Scarlett’s mother, meanwhile, expressed hope that the judgement in the case would be pronounced by next week.
CBI’s Special Public Prosecutor Ejaz Khan and defence lawyer Marvin D’Souza argued before Goa Children’s Court in the case where two locals Samsung D’Souza and Placido Carvalho are facing trial for allegedly drugging, sexually abusing and leaving Scarlett to die on Anjuna beach in 2008.
The 16-year-old’s bruised and semi-nude body was found at Anjuna beach, following which the police had claimed it as a case of drowning, but later registered it as culpable homicide after second autopsy report by doctors from Goa Medical College and Hospital.
While defending the accused, D’Souza claimed that the investigations have been marred by high pressure diplomatic and media trial and what should have been a normal death by drowning has been changed to a high profile case.
He submitted that “death of Scarlett was caused by external forces and not due to the accused”.
Even as defence claimed contradiction in the statement by witnesses when the case was moved from Goa Police to CBI, Khan argued that the statement of witnesses remained unchanged when the central agency started fresh investigation.
Khan argued that injury marks on the body were evidence that Scarlett had a scuffle with Samsung D’Souza, who was then working on the shack, near which her body was found.
The defence counsel said the death could have been result of external forces. The injuries could have been during shifting of the body from the accident site (beach) to the hospital, he said.
The arguments will continue on Thursday as the court said the case would be heard till Friday. Scarlett’s mother Fiona Mackeown, who was present in the court, said she hopes the case concludes by next week.

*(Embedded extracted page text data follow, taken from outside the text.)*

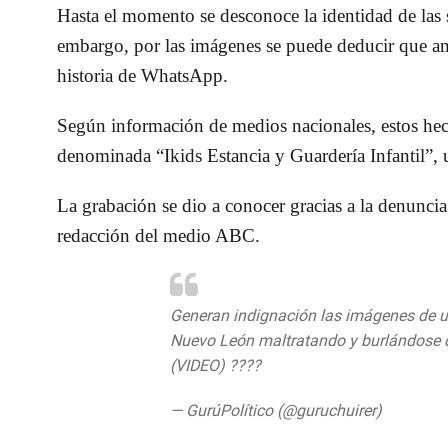
Hasta el momento se desconoce la identidad de las 
embargo, por las imágenes se puede deducir que 
historia de WhatsApp.
Según información de medios nacionales, estos hech
denominada “Ikids Estancia y Guardería Infantil”,
La grabación se dio a conocer gracias a la denunci
redacción del medio ABC.
Generan indignación las imágenes de 
Nuevo León maltratando y burlándose d
(VIDEO) ????
pic.twitter.com/MEJbPP
— GurúPolítico (@guruchuirer)
June 29,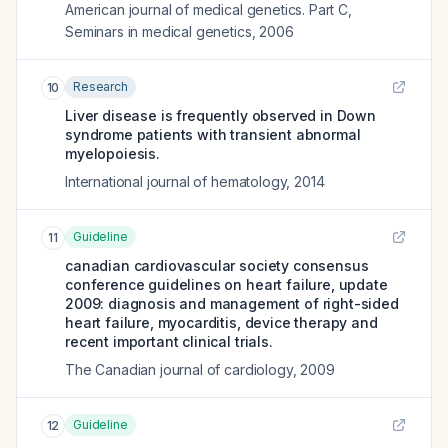
American journal of medical genetics. Part C,
Seminars in medical genetics
,
2006
Research
10
Liver disease is frequently observed in Down
syndrome patients with transient abnormal
myelopoiesis.
International journal of hematology
,
2014
Guideline
11
canadian cardiovascular society consensus
conference guidelines on heart failure, update
2009: diagnosis and management of right-sided
heart failure, myocarditis, device therapy and
recent important clinical trials.
The Canadian journal of cardiology
,
2009
Guideline
12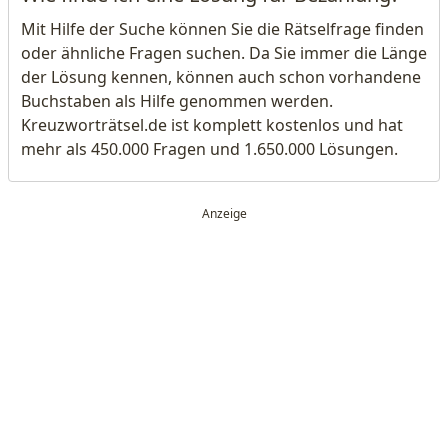
Mit Hilfe der Suche können Sie die Rätselfrage finden
oder ähnliche Fragen suchen. Da Sie immer die Länge
der Lösung kennen, können auch schon vorhandene
Buchstaben als Hilfe genommen werden.
Kreuzworträtsel.de ist komplett kostenlos und hat
mehr als 450.000 Fragen und 1.650.000 Lösungen.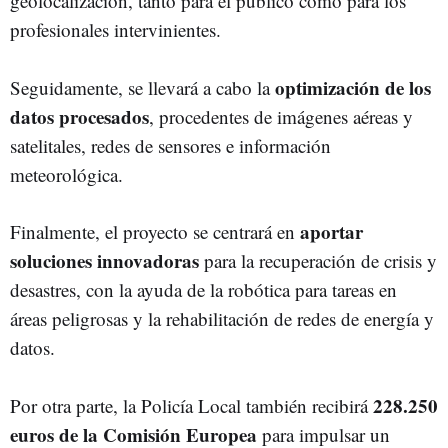
geolocalización, tanto para el público como para los
profesionales intervinientes.
optimización de los
Seguidamente, se llevará a cabo la
datos procesados
, procedentes de imágenes aéreas y
satelitales, redes de sensores e información
meteorológica.
aportar
Finalmente, el proyecto se centrará en
soluciones innovadoras
para la recuperación de crisis y
desastres, con la ayuda de la robótica para tareas en
áreas peligrosas y la rehabilitación de redes de energía y
datos.
228.250
Por otra parte, la Policía Local también recibirá
euros de la Comisión Europea
para impulsar un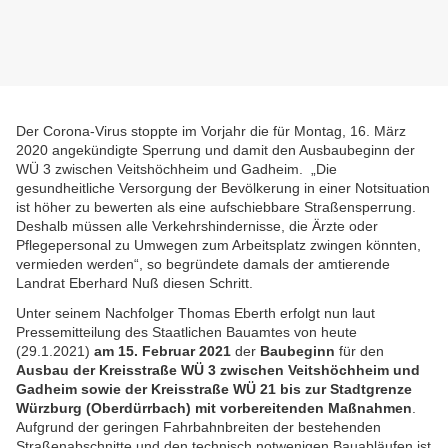
Der Corona-Virus stoppte im Vorjahr die für Montag, 16. März
2020 angekündigte Sperrung und damit den Ausbaubeginn der
WÜ 3 zwischen Veitshöchheim und Gadheim. „Die
gesundheitliche Versorgung der Bevölkerung in einer Notsituation
ist höher zu bewerten als eine aufschiebbare Straßensperrung.
Deshalb müssen alle Verkehrshindernisse, die Ärzte oder
Pflegepersonal zu Umwegen zum Arbeitsplatz zwingen könnten,
vermieden werden“, so begründete damals der amtierende
Landrat Eberhard Nuß diesen Schritt.
Unter seinem Nachfolger Thomas Eberth erfolgt nun laut
Pressemitteilung des Staatlichen Bauamtes von heute
(29.1.2021)
am 15. Februar 2021
der
Baubeginn
für den
Ausbau der Kreisstraße WÜ 3 zwischen Veitshöchheim und
Gadheim sowie der Kreisstraße WÜ 21 bis zur Stadtgrenze
Würzburg (Oberdürrbach)
mit vorbereitenden Maßnahmen
.
Aufgrund der geringen Fahrbahnbreiten der bestehenden
Straßenabschnitte und den technisch notwenigen Bauabläufen ist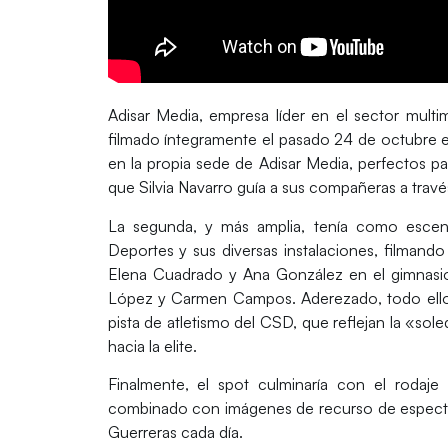
Adisar Media
, empresa líder en el sector mult
filmado íntegramente el pasado 24 de octubre en 
en la propia sede de Adisar Media, perfectos pa
que Silvia Navarro guía a sus compañeras a travé
La segunda, y más amplia, tenía como escen
Deportes
y sus diversas instalaciones, filmando
Elena Cuadrado y Ana González en el gimnasio
López y Carmen Campos. Aderezado, todo ello, 
pista de atletismo del CSD, que reflejan la «so
hacia la elite.
Finalmente, el spot culminaría con el rodaj
combinado con imágenes de recurso de espectad
Guerreras cada día.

“If it is extended this week, it is fine, but if it is extended for a month, than I would be a bit disturbed because in month’s time, memories fade. I would like to see it conclude as the final arguments are likely to be finished in three days,” she told reporters outside the court premises here.
“That would be enough time. If I can, it is not too much time, I would wait for the order. I have a job, I have children back home to look after, but I would like to see the final order,” she further said.
The case had grabbed international attention as Britishers used to be the largest number of tourists visiting Goa.